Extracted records

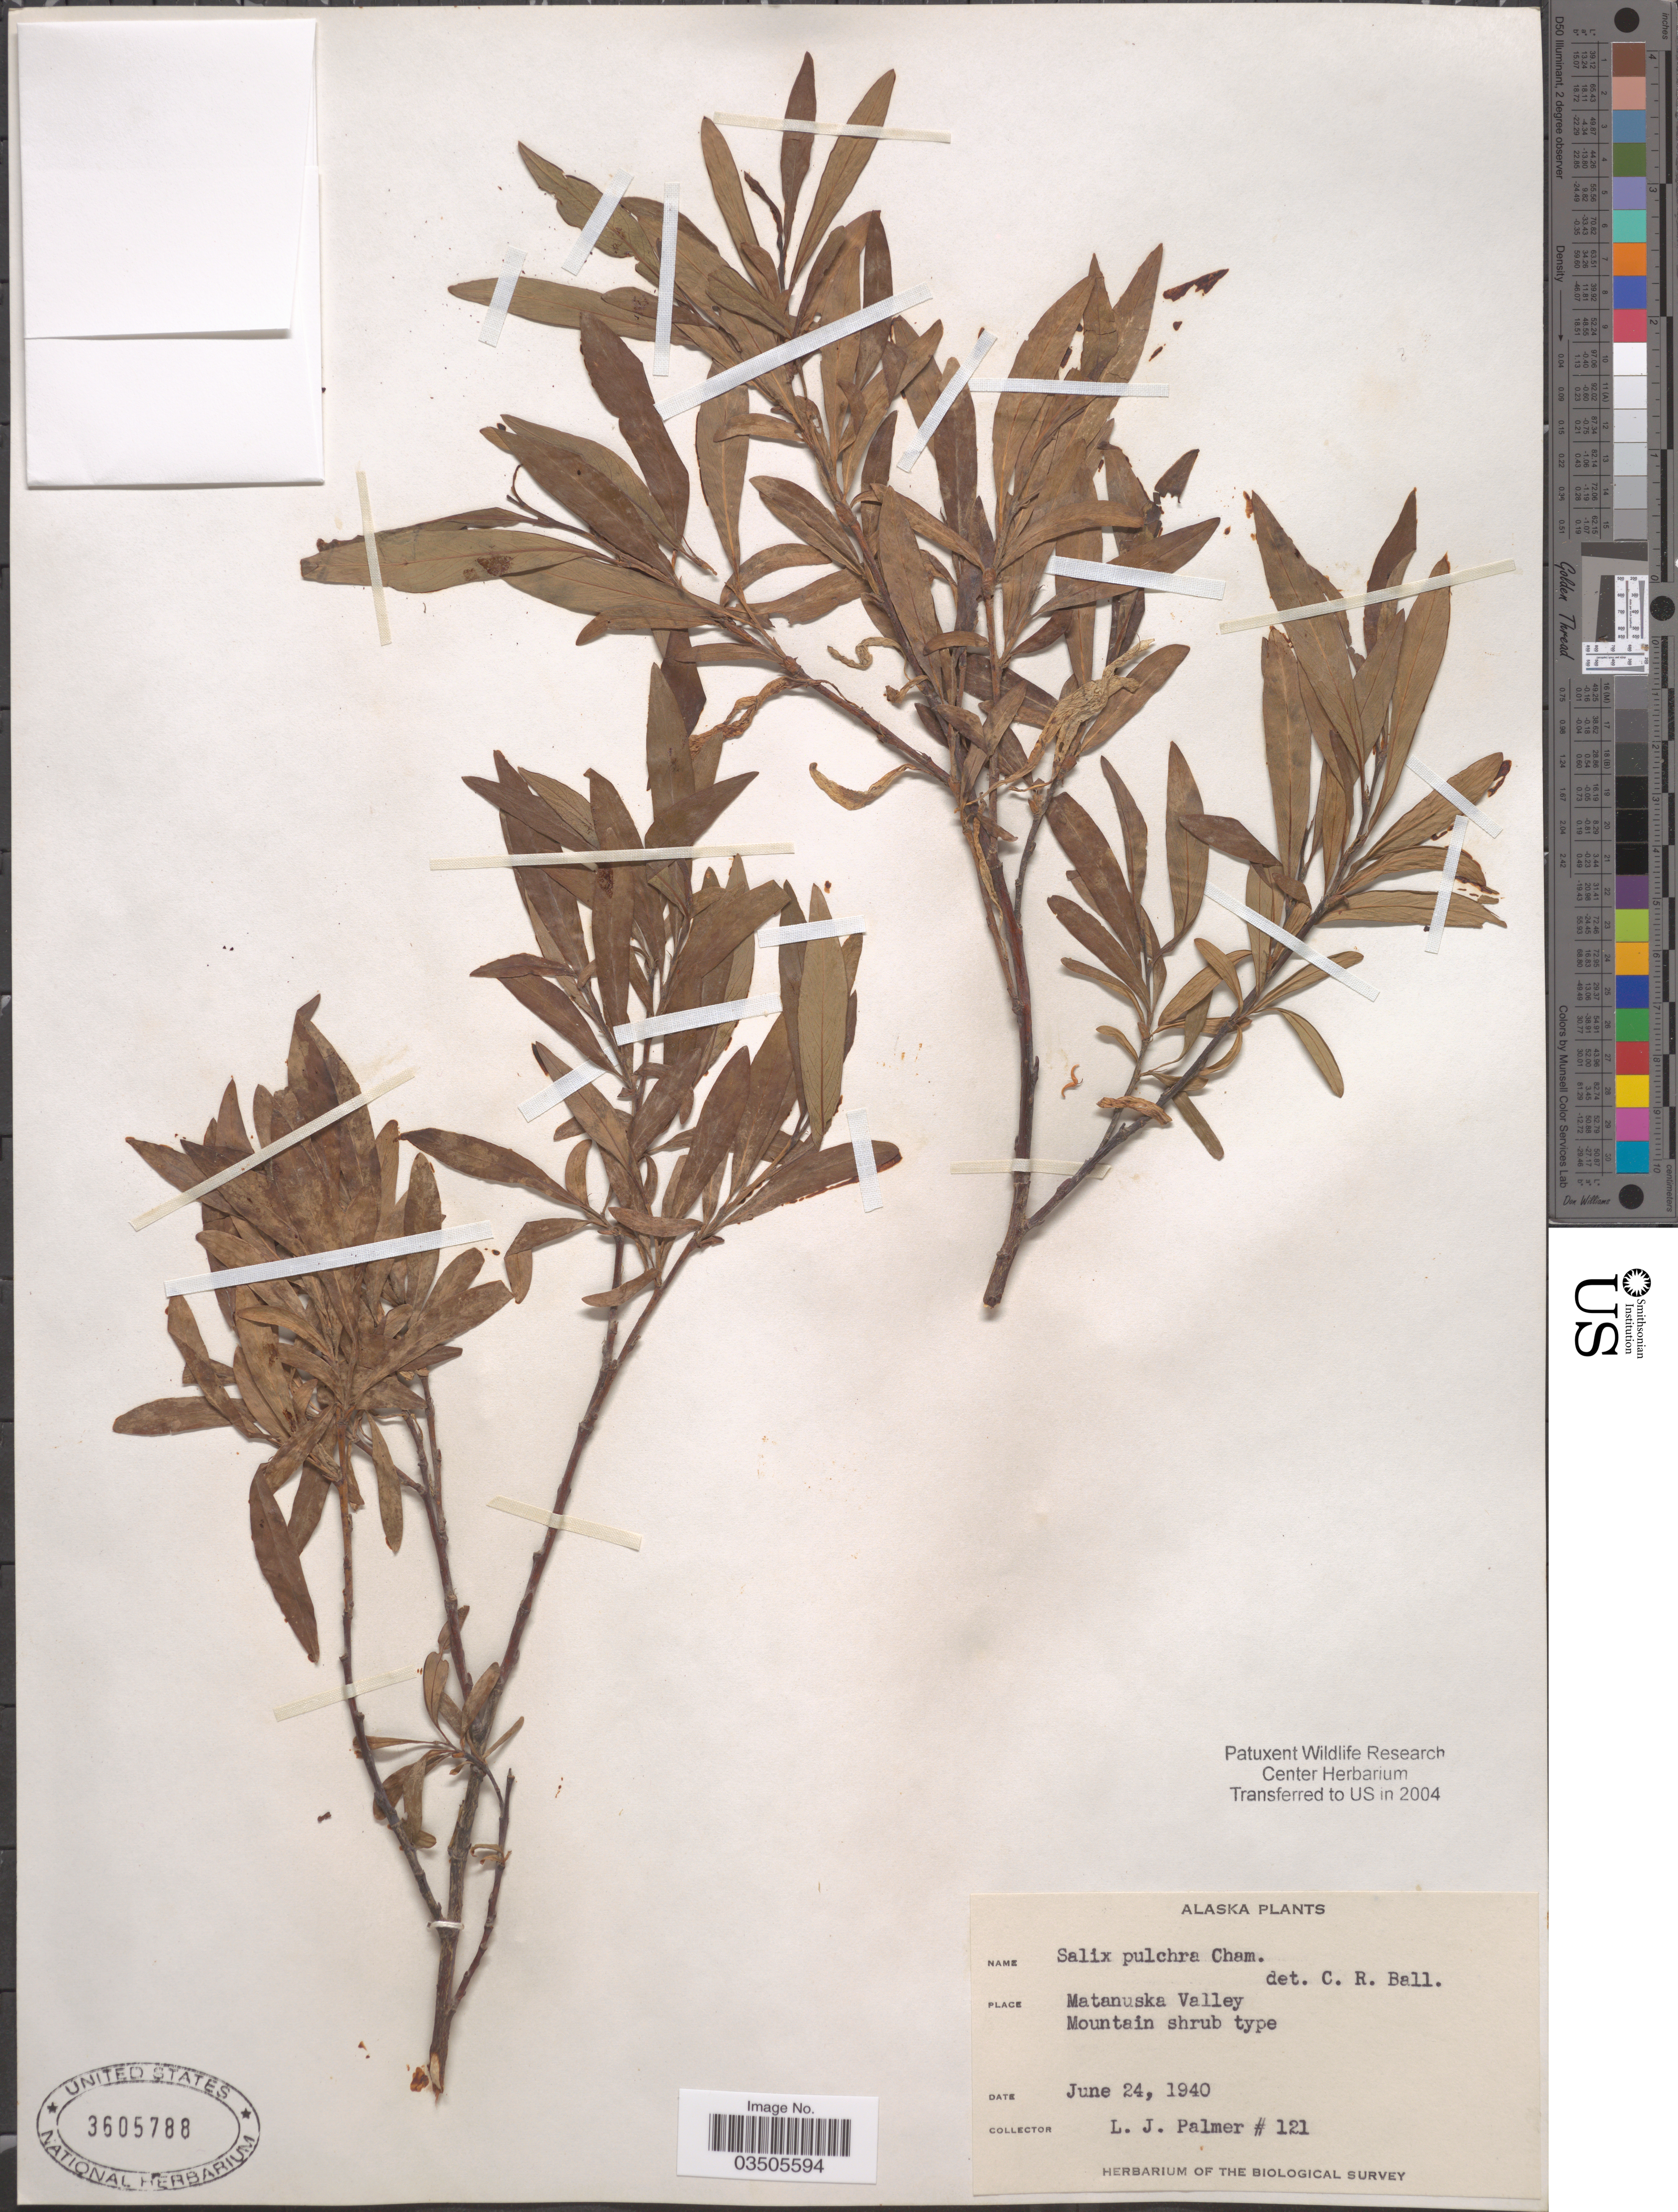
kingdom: Plantae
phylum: Tracheophyta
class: Magnoliopsida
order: Malpighiales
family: Salicaceae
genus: Salix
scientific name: Salix pulchra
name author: Cham.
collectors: L. J. Palmer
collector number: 121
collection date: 1940-06-24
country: United States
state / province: Alaska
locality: Matanuska Valley.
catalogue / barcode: US 3605788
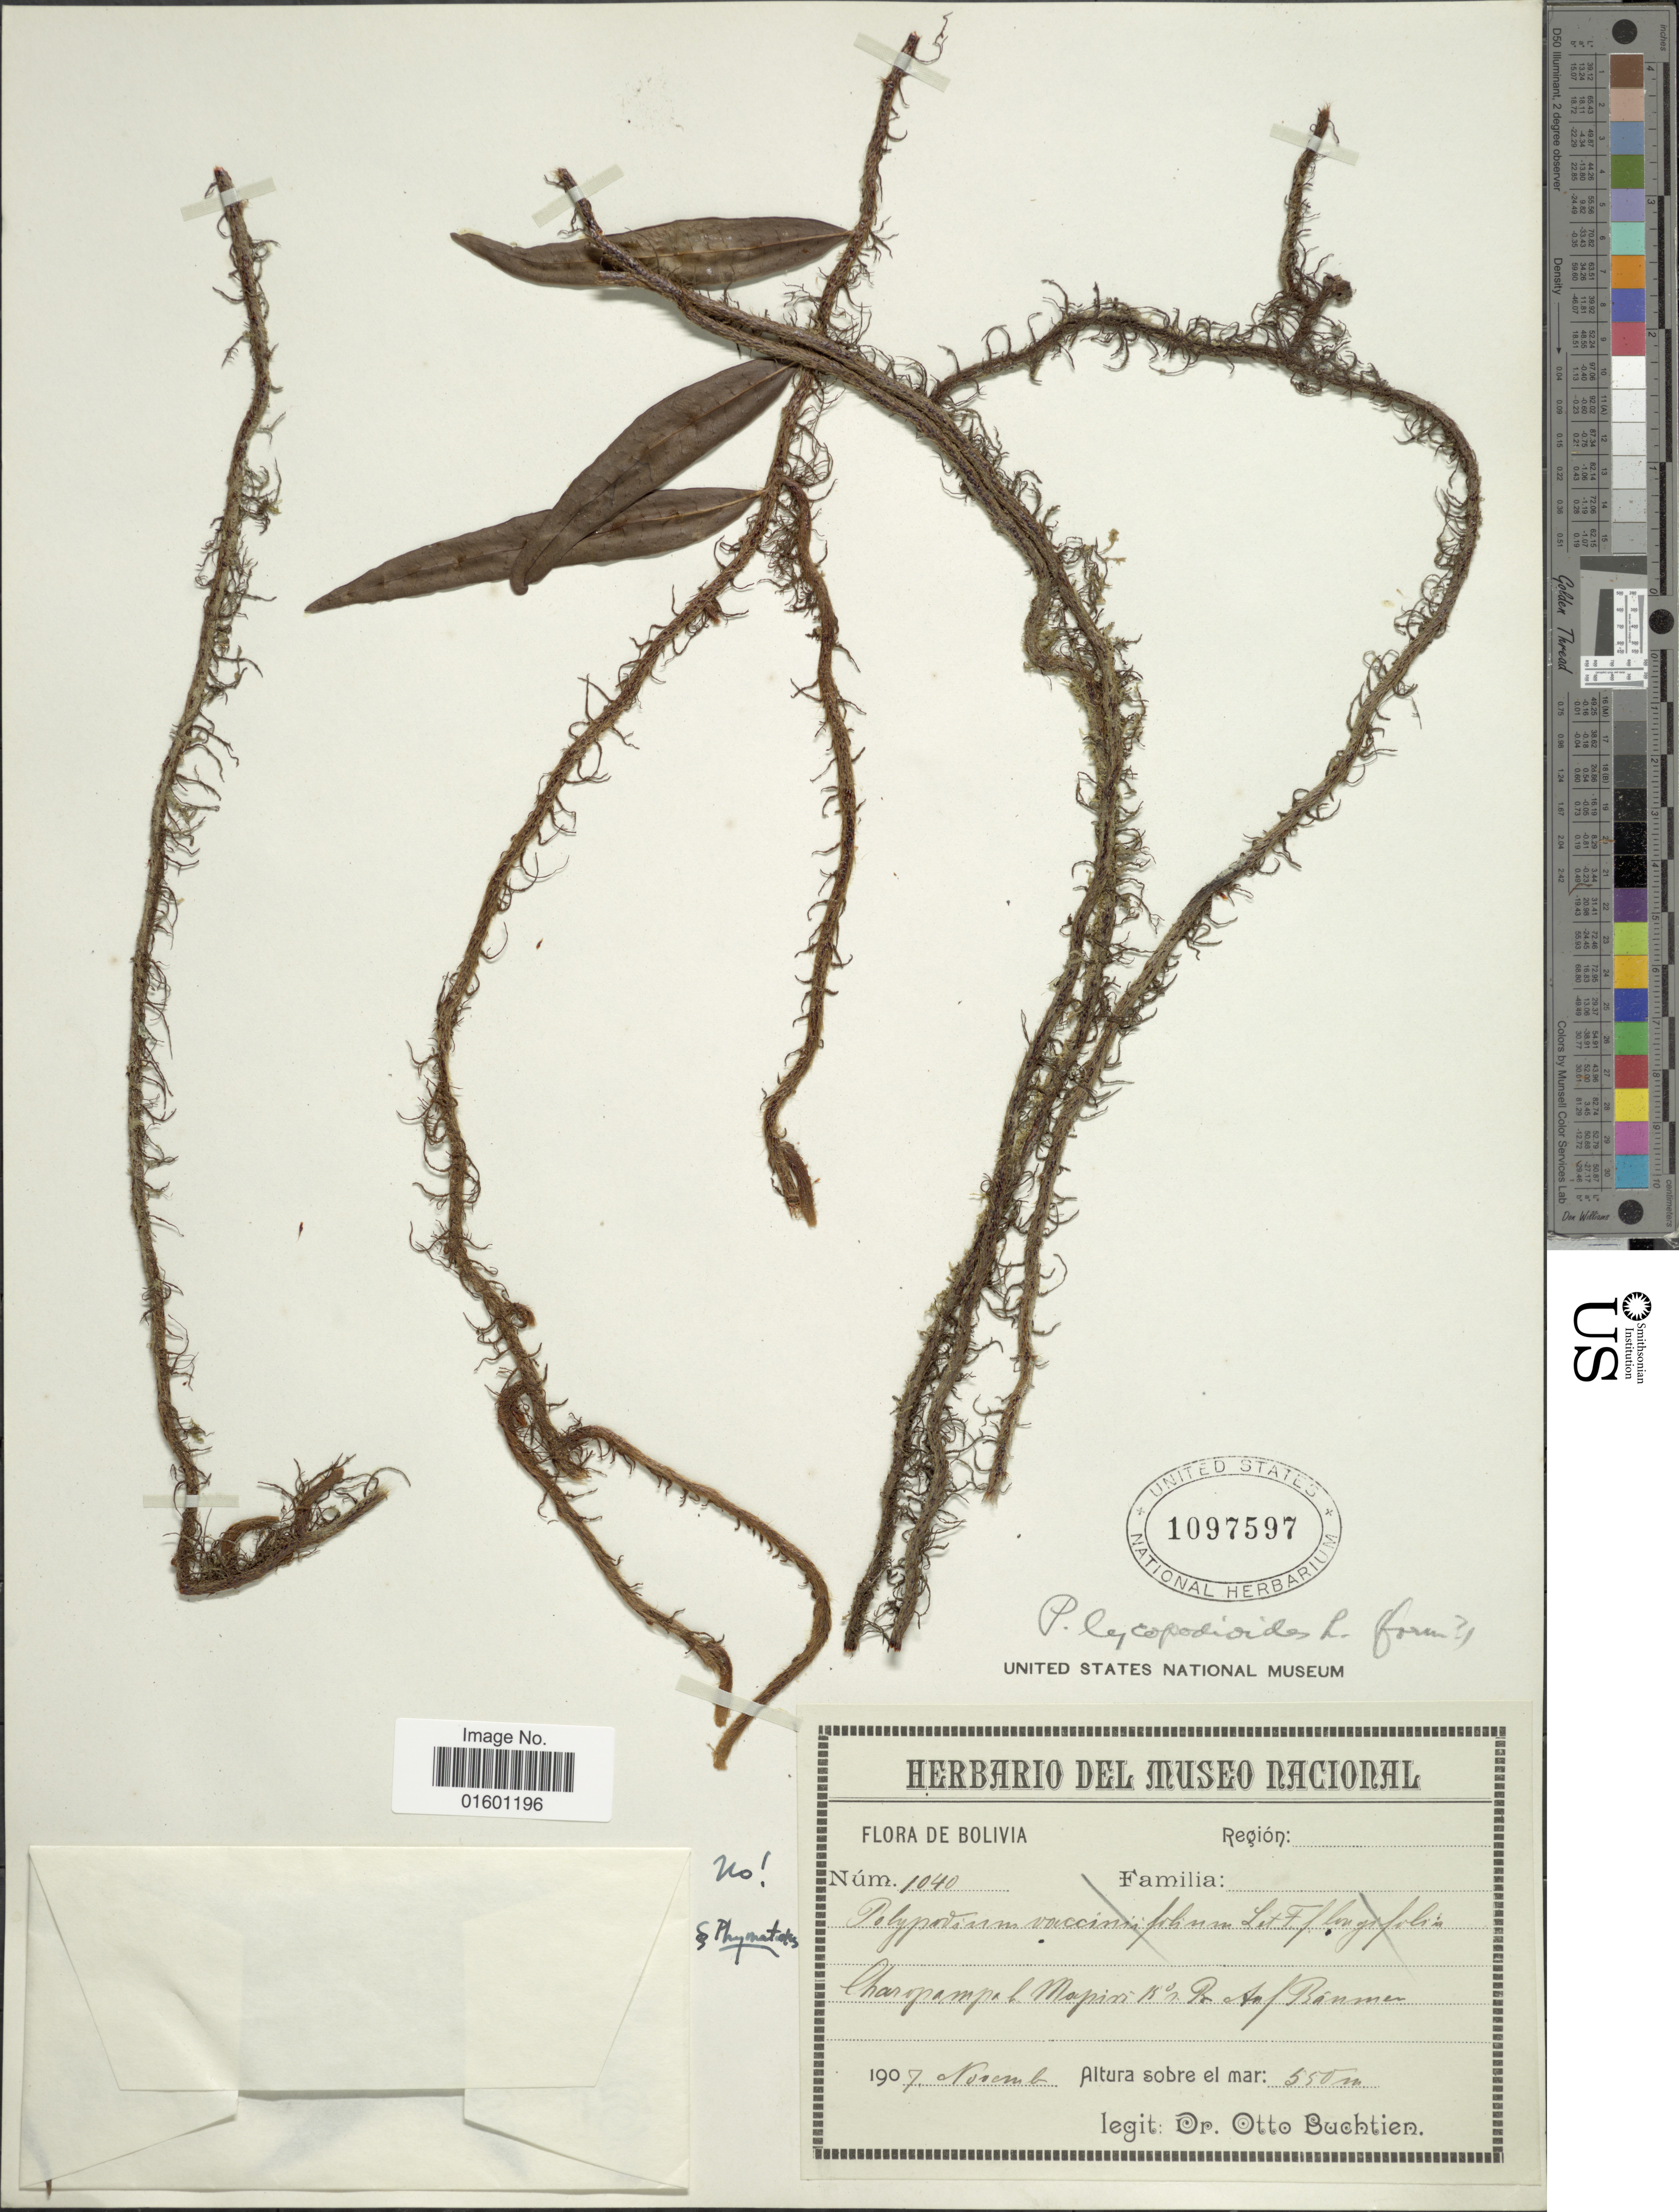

TASK INSTRUCTIONS: Set down every line of the listing above word for word, leaving out the pictures.

RESULT OF THIS EXERCISE:
kingdom: Plantae
phylum: Tracheophyta
class: Magnoliopsida
order: Malpighiales
family: Salicaceae
genus: Salix
scientific name: Salix pulchra
name author: Cham.
collectors: L. J. Palmer
collector number: 121
collection date: 1940-06-24
country: United States
state / province: Alaska
locality: Matanuska Valley.
catalogue / barcode: US 3605788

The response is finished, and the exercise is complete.